INSTRUCTIONS TO FOLLOW »
What you give back from the listing below should be an exact copy of the lines from the one with "13: (395, 431, 6.29)" down to the one with "12: (564, 299, 14.37)", and it should contain no pictures.

** Opening STORED DATA block **

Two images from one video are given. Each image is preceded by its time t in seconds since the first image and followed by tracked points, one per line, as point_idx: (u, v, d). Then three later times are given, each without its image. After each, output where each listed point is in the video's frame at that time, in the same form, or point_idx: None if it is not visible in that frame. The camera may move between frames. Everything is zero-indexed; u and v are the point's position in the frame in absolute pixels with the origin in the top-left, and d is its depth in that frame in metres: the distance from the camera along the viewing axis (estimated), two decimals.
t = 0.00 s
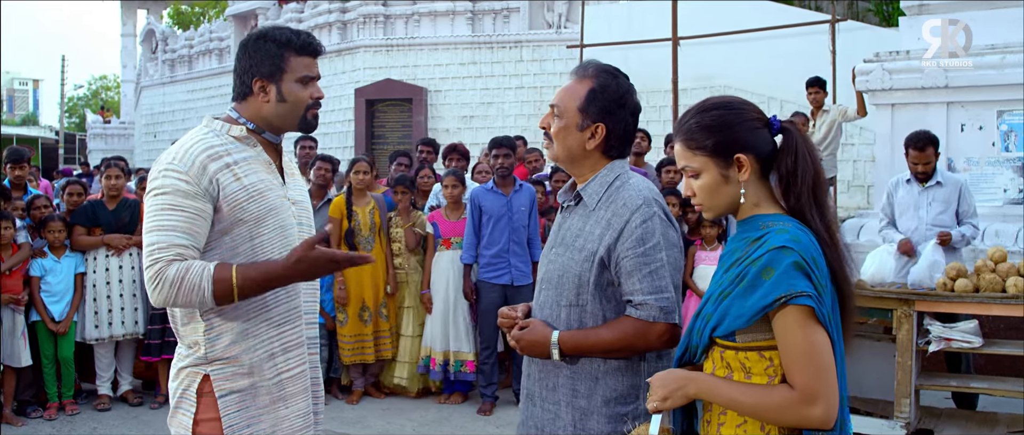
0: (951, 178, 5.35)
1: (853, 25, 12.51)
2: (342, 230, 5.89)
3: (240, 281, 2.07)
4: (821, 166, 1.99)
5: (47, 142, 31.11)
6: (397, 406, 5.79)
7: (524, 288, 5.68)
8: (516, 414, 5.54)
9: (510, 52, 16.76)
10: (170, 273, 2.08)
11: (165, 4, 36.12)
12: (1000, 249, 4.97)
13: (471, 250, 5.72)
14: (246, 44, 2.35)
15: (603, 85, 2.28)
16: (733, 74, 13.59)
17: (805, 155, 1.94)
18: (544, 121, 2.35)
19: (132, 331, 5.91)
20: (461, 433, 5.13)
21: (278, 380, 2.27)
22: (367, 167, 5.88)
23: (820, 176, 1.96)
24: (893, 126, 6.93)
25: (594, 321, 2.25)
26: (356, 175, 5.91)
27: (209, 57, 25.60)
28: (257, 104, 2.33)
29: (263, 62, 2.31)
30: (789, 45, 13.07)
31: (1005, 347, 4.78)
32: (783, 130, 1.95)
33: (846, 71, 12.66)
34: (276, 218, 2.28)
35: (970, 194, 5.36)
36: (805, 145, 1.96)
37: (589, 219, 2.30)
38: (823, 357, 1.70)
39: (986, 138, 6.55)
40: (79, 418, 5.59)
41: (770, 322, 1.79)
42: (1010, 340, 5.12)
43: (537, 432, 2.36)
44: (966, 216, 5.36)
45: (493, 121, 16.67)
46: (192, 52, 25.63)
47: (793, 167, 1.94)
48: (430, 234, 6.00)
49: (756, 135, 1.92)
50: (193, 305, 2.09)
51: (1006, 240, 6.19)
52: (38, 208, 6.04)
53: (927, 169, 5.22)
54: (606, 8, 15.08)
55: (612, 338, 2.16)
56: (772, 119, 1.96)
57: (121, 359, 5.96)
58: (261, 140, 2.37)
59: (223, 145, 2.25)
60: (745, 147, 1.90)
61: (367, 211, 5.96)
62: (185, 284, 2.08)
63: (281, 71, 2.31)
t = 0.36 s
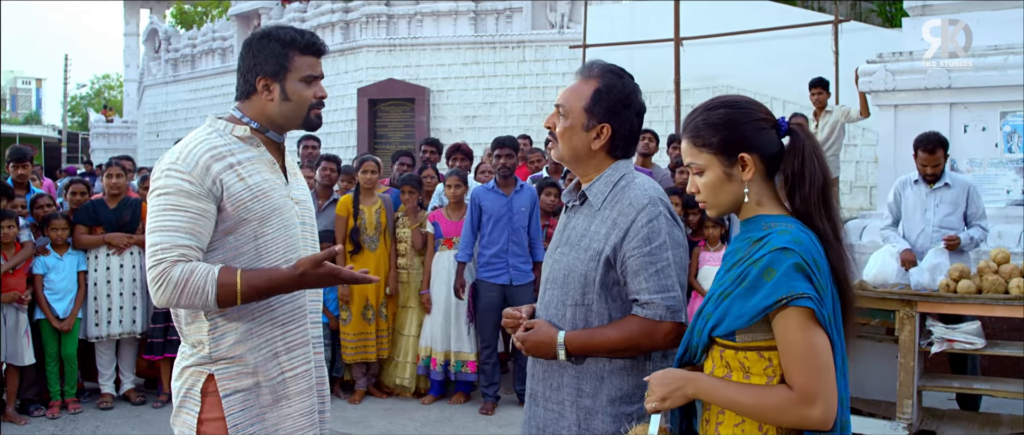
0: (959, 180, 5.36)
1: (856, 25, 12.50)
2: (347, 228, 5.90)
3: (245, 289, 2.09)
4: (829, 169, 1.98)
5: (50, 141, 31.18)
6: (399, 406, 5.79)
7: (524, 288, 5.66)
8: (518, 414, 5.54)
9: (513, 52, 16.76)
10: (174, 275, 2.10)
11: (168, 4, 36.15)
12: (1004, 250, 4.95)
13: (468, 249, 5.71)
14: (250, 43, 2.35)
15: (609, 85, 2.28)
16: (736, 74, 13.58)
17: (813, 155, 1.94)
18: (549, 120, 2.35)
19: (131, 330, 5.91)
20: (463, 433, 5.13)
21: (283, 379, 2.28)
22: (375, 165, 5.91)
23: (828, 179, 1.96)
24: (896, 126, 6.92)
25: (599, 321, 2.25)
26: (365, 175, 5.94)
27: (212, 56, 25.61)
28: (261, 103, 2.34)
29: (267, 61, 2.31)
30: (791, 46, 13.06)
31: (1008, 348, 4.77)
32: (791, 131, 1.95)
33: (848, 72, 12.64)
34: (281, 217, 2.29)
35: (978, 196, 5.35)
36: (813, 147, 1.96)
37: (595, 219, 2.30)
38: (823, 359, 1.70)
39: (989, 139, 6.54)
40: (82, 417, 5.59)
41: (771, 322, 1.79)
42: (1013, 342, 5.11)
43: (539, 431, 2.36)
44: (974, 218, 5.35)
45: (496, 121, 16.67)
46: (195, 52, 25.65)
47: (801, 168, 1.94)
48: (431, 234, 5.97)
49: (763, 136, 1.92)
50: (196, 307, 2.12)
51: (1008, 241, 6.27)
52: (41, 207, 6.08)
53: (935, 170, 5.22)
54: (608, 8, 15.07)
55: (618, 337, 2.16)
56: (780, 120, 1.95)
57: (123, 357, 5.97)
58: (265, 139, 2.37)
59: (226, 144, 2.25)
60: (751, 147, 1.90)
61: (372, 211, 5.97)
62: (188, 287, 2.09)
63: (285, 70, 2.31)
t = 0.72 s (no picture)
0: (957, 179, 5.36)
1: (853, 24, 12.51)
2: (346, 227, 5.93)
3: (240, 287, 2.10)
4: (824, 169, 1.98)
5: (47, 140, 31.12)
6: (397, 405, 5.79)
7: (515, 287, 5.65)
8: (515, 413, 5.55)
9: (510, 51, 16.75)
10: (169, 274, 2.10)
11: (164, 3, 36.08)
12: (1000, 248, 4.97)
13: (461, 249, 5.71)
14: (243, 41, 2.35)
15: (609, 83, 2.28)
16: (733, 73, 13.59)
17: (807, 154, 1.94)
18: (550, 120, 2.36)
19: (128, 329, 5.90)
20: (460, 431, 5.13)
21: (279, 377, 2.28)
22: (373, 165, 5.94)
23: (824, 179, 1.96)
24: (892, 125, 6.94)
25: (599, 318, 2.26)
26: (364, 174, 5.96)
27: (209, 55, 25.55)
28: (255, 101, 2.34)
29: (260, 59, 2.31)
30: (789, 45, 13.07)
31: (1004, 346, 4.78)
32: (787, 129, 1.95)
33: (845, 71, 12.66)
34: (277, 215, 2.29)
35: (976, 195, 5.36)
36: (809, 146, 1.96)
37: (594, 217, 2.31)
38: (811, 356, 1.71)
39: (985, 138, 6.56)
40: (80, 416, 5.58)
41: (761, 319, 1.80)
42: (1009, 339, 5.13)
43: (539, 428, 2.37)
44: (972, 217, 5.36)
45: (493, 120, 16.67)
46: (192, 51, 25.60)
47: (794, 166, 1.94)
48: (423, 233, 5.97)
49: (758, 133, 1.92)
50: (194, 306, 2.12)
51: (1004, 240, 6.22)
52: (37, 206, 6.06)
53: (934, 169, 5.23)
54: (606, 7, 15.07)
55: (617, 334, 2.17)
56: (777, 118, 1.96)
57: (120, 356, 5.96)
58: (259, 137, 2.37)
59: (220, 144, 2.26)
60: (744, 143, 1.91)
61: (371, 209, 5.98)
62: (183, 286, 2.09)
63: (279, 67, 2.31)
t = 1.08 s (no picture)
0: (950, 178, 5.38)
1: (845, 24, 12.55)
2: (338, 229, 5.91)
3: (225, 263, 2.05)
4: (822, 180, 1.98)
5: (39, 144, 31.02)
6: (392, 407, 5.78)
7: (506, 288, 5.65)
8: (510, 414, 5.54)
9: (503, 52, 16.76)
10: (156, 269, 2.09)
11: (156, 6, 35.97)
12: (993, 246, 4.99)
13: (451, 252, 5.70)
14: (237, 45, 2.35)
15: (604, 85, 2.29)
16: (726, 73, 13.62)
17: (804, 166, 1.94)
18: (544, 121, 2.36)
19: (122, 333, 5.88)
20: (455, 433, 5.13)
21: (271, 382, 2.28)
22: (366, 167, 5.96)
23: (819, 190, 1.96)
24: (885, 124, 6.97)
25: (594, 320, 2.26)
26: (354, 175, 5.98)
27: (201, 58, 25.46)
28: (249, 104, 2.34)
29: (254, 62, 2.31)
30: (781, 45, 13.10)
31: (996, 344, 4.80)
32: (786, 139, 1.95)
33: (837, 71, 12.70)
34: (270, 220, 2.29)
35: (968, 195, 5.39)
36: (807, 156, 1.96)
37: (588, 218, 2.31)
38: (801, 358, 1.71)
39: (977, 137, 6.59)
40: (74, 421, 5.56)
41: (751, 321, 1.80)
42: (1002, 337, 5.15)
43: (535, 430, 2.37)
44: (963, 217, 5.38)
45: (486, 121, 16.66)
46: (184, 54, 25.52)
47: (788, 174, 1.94)
48: (414, 235, 5.95)
49: (757, 137, 1.93)
50: (184, 296, 2.09)
51: (996, 237, 6.24)
52: (30, 210, 6.00)
53: (927, 168, 5.26)
54: (599, 8, 15.09)
55: (611, 336, 2.17)
56: (778, 125, 1.96)
57: (114, 361, 5.93)
58: (254, 141, 2.37)
59: (214, 147, 2.25)
60: (740, 145, 1.92)
61: (362, 211, 5.99)
62: (170, 279, 2.08)
63: (273, 70, 2.30)
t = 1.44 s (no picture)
0: (945, 177, 5.37)
1: (839, 24, 12.57)
2: (332, 234, 5.91)
3: (222, 275, 2.06)
4: (817, 182, 1.97)
5: (34, 151, 30.96)
6: (389, 411, 5.77)
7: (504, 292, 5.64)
8: (508, 418, 5.54)
9: (499, 55, 16.78)
10: (153, 279, 2.08)
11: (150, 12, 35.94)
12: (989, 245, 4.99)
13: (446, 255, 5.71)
14: (231, 50, 2.35)
15: (603, 87, 2.29)
16: (721, 74, 13.65)
17: (799, 168, 1.94)
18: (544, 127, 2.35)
19: (119, 339, 5.87)
20: None
21: (269, 388, 2.28)
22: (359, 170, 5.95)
23: (815, 193, 1.95)
24: (880, 125, 6.98)
25: (595, 322, 2.26)
26: (348, 180, 5.98)
27: (196, 63, 25.41)
28: (242, 109, 2.33)
29: (248, 66, 2.31)
30: (775, 46, 13.12)
31: (993, 343, 4.81)
32: (781, 142, 1.95)
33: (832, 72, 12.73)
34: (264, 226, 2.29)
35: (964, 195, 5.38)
36: (803, 159, 1.96)
37: (589, 220, 2.31)
38: (796, 361, 1.71)
39: (972, 136, 6.61)
40: (70, 428, 5.54)
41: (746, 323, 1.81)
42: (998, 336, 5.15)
43: None
44: (960, 216, 5.37)
45: (482, 124, 16.66)
46: (179, 59, 25.48)
47: (782, 174, 1.94)
48: (410, 239, 5.95)
49: (753, 138, 1.93)
50: (179, 307, 2.09)
51: (993, 236, 6.26)
52: (24, 217, 5.98)
53: (921, 168, 5.25)
54: (594, 11, 15.11)
55: (612, 339, 2.17)
56: (774, 127, 1.96)
57: (111, 367, 5.91)
58: (248, 147, 2.37)
59: (208, 153, 2.25)
60: (735, 146, 1.93)
61: (355, 216, 6.01)
62: (166, 290, 2.07)
63: (267, 76, 2.30)
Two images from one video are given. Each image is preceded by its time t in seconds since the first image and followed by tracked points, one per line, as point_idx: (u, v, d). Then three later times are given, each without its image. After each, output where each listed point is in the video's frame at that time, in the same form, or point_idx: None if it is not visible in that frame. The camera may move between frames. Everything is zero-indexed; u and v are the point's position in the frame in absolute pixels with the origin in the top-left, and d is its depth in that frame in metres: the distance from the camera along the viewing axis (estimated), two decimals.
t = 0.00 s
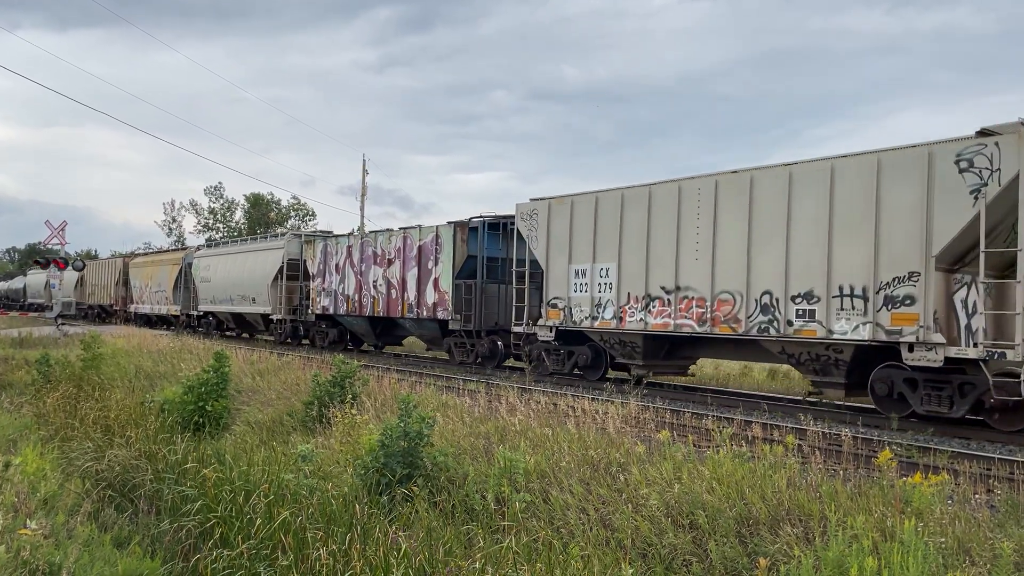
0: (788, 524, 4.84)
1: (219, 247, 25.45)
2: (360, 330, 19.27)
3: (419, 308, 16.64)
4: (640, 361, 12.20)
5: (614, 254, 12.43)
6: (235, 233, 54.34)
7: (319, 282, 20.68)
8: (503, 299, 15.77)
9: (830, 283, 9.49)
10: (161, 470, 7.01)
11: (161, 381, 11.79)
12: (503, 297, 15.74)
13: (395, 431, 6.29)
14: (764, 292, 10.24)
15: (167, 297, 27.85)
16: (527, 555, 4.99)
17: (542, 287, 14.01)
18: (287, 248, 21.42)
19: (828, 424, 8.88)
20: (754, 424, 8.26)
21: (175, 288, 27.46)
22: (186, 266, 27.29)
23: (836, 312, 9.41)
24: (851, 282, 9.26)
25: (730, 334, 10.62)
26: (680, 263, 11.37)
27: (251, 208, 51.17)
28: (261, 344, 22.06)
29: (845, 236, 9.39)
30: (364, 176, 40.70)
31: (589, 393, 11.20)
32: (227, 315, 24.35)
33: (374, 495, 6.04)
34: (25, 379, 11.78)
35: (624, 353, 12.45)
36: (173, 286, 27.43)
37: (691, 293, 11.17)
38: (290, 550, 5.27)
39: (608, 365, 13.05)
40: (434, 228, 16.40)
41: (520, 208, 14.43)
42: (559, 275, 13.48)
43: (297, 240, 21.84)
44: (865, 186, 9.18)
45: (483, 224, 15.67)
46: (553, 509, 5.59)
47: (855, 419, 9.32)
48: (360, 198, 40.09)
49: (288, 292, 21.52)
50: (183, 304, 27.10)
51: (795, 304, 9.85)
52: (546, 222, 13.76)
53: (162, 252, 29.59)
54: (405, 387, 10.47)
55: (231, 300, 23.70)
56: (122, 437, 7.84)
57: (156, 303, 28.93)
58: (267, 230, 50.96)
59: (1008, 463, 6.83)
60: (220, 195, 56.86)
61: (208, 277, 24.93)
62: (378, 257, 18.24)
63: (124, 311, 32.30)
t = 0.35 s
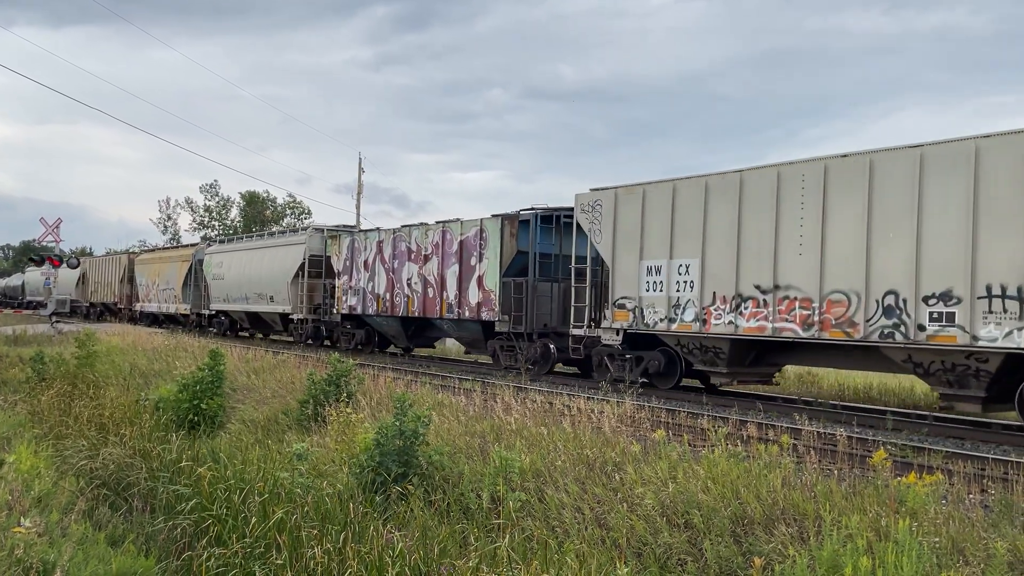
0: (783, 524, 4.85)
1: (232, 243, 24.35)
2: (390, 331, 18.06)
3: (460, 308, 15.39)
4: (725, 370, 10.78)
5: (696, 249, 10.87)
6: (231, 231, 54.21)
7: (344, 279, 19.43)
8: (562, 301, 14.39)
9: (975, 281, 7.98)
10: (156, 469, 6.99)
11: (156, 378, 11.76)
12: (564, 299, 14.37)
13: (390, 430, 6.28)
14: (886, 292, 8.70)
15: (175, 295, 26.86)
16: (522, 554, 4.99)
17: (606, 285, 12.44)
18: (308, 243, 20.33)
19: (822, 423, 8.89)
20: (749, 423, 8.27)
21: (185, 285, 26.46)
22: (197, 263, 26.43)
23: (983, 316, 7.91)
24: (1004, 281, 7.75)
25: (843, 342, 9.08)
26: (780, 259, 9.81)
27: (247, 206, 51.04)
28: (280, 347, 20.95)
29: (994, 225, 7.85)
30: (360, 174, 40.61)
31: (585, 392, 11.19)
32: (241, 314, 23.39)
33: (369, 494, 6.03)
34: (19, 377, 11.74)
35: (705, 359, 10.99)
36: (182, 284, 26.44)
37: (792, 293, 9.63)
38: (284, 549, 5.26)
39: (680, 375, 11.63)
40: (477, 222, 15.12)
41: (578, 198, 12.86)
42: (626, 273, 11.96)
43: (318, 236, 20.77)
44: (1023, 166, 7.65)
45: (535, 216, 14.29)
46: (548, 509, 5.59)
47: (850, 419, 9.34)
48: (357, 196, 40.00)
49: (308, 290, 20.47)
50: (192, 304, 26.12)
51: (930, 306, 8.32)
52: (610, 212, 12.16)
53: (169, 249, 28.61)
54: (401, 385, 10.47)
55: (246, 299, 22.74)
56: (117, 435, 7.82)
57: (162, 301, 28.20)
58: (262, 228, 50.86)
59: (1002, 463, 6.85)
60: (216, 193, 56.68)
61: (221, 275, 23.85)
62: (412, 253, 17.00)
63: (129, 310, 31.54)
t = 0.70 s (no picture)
0: (776, 522, 4.86)
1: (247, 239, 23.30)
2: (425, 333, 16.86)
3: (508, 308, 14.33)
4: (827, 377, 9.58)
5: (798, 243, 9.70)
6: (225, 229, 54.06)
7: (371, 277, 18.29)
8: (628, 299, 13.12)
9: None
10: (149, 467, 6.97)
11: (149, 377, 11.73)
12: (630, 298, 13.08)
13: (385, 428, 6.27)
14: None
15: (184, 294, 25.74)
16: (516, 552, 4.99)
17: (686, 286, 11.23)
18: (332, 238, 19.20)
19: (816, 422, 8.92)
20: (743, 422, 8.29)
21: (195, 284, 25.42)
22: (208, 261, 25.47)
23: None
24: None
25: (989, 348, 7.94)
26: (906, 258, 8.65)
27: (241, 204, 50.90)
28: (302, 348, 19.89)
29: None
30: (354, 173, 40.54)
31: (579, 391, 11.19)
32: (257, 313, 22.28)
33: (363, 492, 6.02)
34: (11, 375, 11.68)
35: (806, 366, 9.78)
36: (192, 283, 25.39)
37: (923, 293, 8.46)
38: (279, 548, 5.23)
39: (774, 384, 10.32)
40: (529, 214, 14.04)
41: (652, 185, 11.75)
42: (711, 270, 10.77)
43: (344, 230, 19.58)
44: None
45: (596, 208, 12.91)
46: (543, 507, 5.58)
47: (843, 418, 9.36)
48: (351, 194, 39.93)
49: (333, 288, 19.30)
50: (203, 303, 25.10)
51: None
52: (693, 202, 11.02)
53: (178, 246, 27.51)
54: (395, 383, 10.46)
55: (263, 298, 21.63)
56: (110, 434, 7.78)
57: (168, 300, 27.22)
58: (257, 226, 50.73)
59: (996, 462, 6.88)
60: (210, 191, 56.49)
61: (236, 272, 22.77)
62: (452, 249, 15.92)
63: (134, 310, 30.87)
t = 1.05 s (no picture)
0: (770, 521, 4.86)
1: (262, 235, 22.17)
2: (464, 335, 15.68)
3: (566, 309, 13.11)
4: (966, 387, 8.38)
5: (931, 234, 8.44)
6: (219, 228, 53.92)
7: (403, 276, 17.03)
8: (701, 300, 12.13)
9: None
10: (142, 467, 6.94)
11: (142, 376, 11.68)
12: (702, 299, 11.93)
13: (379, 427, 6.26)
14: None
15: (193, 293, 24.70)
16: (509, 551, 4.99)
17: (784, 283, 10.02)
18: (359, 234, 17.92)
19: (809, 421, 8.94)
20: (736, 421, 8.29)
21: (205, 282, 24.41)
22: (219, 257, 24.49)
23: None
24: None
25: None
26: None
27: (235, 203, 50.69)
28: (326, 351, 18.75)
29: None
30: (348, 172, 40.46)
31: (574, 390, 11.19)
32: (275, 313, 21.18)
33: (357, 491, 6.01)
34: (2, 374, 11.61)
35: (939, 376, 8.59)
36: (202, 281, 24.38)
37: None
38: (272, 547, 5.22)
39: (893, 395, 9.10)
40: (590, 206, 12.82)
41: (742, 172, 10.54)
42: (815, 266, 9.52)
43: (372, 225, 18.27)
44: None
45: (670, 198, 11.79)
46: (537, 506, 5.58)
47: (837, 416, 9.39)
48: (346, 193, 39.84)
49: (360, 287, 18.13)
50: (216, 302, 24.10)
51: None
52: (796, 190, 9.80)
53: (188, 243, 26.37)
54: (390, 382, 10.45)
55: (281, 297, 20.47)
56: (103, 434, 7.75)
57: (175, 299, 26.28)
58: (251, 225, 50.62)
59: (988, 460, 6.90)
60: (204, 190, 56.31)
61: (252, 270, 21.72)
62: (497, 244, 14.70)
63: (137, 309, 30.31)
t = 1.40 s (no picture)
0: (763, 519, 4.87)
1: (281, 232, 21.20)
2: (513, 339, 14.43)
3: (637, 310, 11.95)
4: None
5: None
6: (212, 228, 53.74)
7: (444, 273, 15.88)
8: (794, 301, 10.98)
9: None
10: (135, 467, 6.91)
11: (135, 376, 11.64)
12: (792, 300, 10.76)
13: (372, 427, 6.25)
14: None
15: (206, 293, 24.01)
16: (503, 550, 4.99)
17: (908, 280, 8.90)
18: (392, 229, 16.89)
19: (801, 420, 8.95)
20: (730, 420, 8.30)
21: (217, 282, 23.66)
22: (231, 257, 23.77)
23: None
24: None
25: None
26: None
27: (228, 203, 50.50)
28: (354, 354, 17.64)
29: None
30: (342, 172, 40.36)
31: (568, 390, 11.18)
32: (295, 314, 20.18)
33: (351, 490, 6.00)
34: None
35: None
36: (215, 280, 23.66)
37: None
38: (265, 548, 5.20)
39: None
40: (669, 196, 11.61)
41: (856, 156, 9.33)
42: (954, 261, 8.34)
43: (404, 219, 17.32)
44: None
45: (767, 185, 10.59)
46: (531, 505, 5.57)
47: (829, 416, 9.42)
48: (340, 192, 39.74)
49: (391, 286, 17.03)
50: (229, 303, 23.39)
51: None
52: (930, 175, 8.61)
53: (197, 241, 25.84)
54: (384, 382, 10.43)
55: (303, 297, 19.45)
56: (95, 434, 7.72)
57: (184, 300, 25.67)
58: (244, 225, 50.48)
59: (980, 458, 6.94)
60: (197, 189, 56.11)
61: (271, 269, 20.72)
62: (552, 239, 13.55)
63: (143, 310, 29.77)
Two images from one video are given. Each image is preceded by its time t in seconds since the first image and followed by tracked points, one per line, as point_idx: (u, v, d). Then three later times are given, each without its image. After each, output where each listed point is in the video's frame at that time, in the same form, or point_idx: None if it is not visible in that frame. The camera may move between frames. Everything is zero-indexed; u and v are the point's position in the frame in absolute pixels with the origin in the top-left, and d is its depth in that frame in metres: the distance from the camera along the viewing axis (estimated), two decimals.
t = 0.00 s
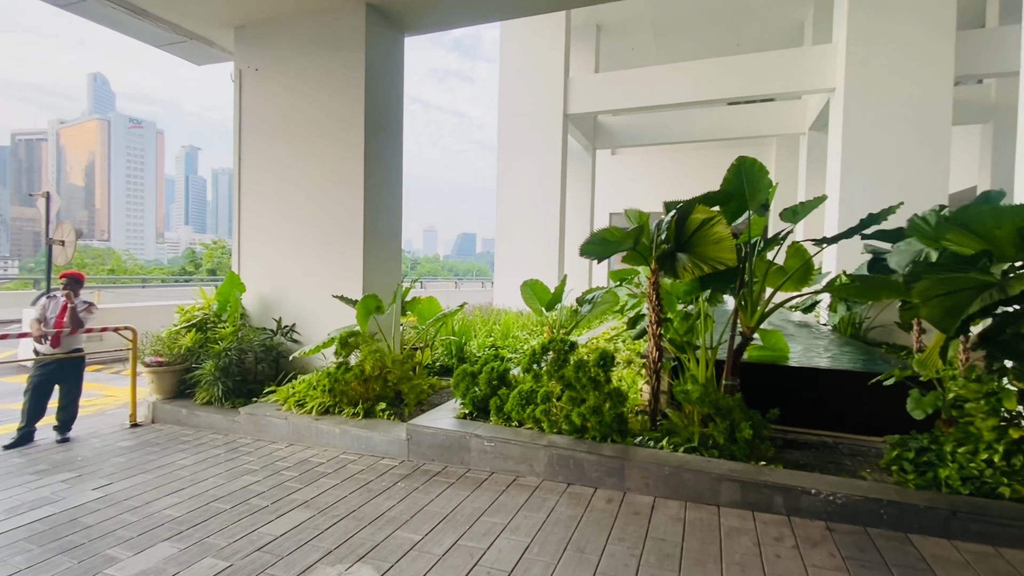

** Closing STORED DATA block **

EXERCISE ANSWER »
13: (395, 431, 6.29)
14: (764, 292, 10.24)
15: (167, 297, 27.85)
16: (527, 555, 4.99)
17: (542, 287, 14.01)
18: (287, 248, 21.42)
19: (828, 424, 8.88)
20: (754, 424, 8.26)
21: (175, 288, 27.46)
22: (186, 266, 27.29)
23: (836, 312, 9.41)
24: (851, 282, 9.26)
25: (730, 334, 10.62)
26: (680, 263, 11.37)
27: (251, 208, 51.17)
28: (261, 344, 22.06)
29: (845, 236, 9.39)
30: (364, 176, 40.70)
31: (589, 393, 11.20)
32: (227, 315, 24.35)
33: (374, 495, 6.04)
34: (25, 379, 11.78)
35: (624, 353, 12.45)
36: (173, 286, 27.43)
37: (691, 293, 11.17)
38: (290, 550, 5.27)
39: (608, 365, 13.05)
40: (434, 228, 16.40)
41: (520, 208, 14.43)
42: (559, 275, 13.48)
43: (297, 240, 21.84)
44: (865, 186, 9.18)
45: (483, 224, 15.67)
46: (553, 509, 5.59)
47: (855, 419, 9.32)
48: (360, 198, 40.09)
49: (288, 292, 21.52)
50: (183, 304, 27.10)
51: (795, 304, 9.85)
52: (546, 222, 13.76)
53: (162, 252, 29.59)
54: (405, 387, 10.47)
55: (231, 300, 23.70)
56: (122, 437, 7.84)
57: (156, 303, 28.93)
58: (267, 230, 50.96)
59: (1008, 463, 6.83)
60: (220, 195, 56.86)
61: (208, 277, 24.93)
62: (378, 257, 18.24)
63: (124, 311, 32.30)
t = 0.35 s
0: (783, 524, 4.85)
1: (232, 243, 24.35)
2: (390, 331, 18.06)
3: (460, 308, 15.39)
4: (725, 370, 10.78)
5: (696, 249, 10.87)
6: (231, 231, 54.21)
7: (344, 279, 19.43)
8: (562, 301, 14.39)
9: (975, 281, 7.98)
10: (156, 469, 6.99)
11: (156, 378, 11.76)
12: (564, 299, 14.37)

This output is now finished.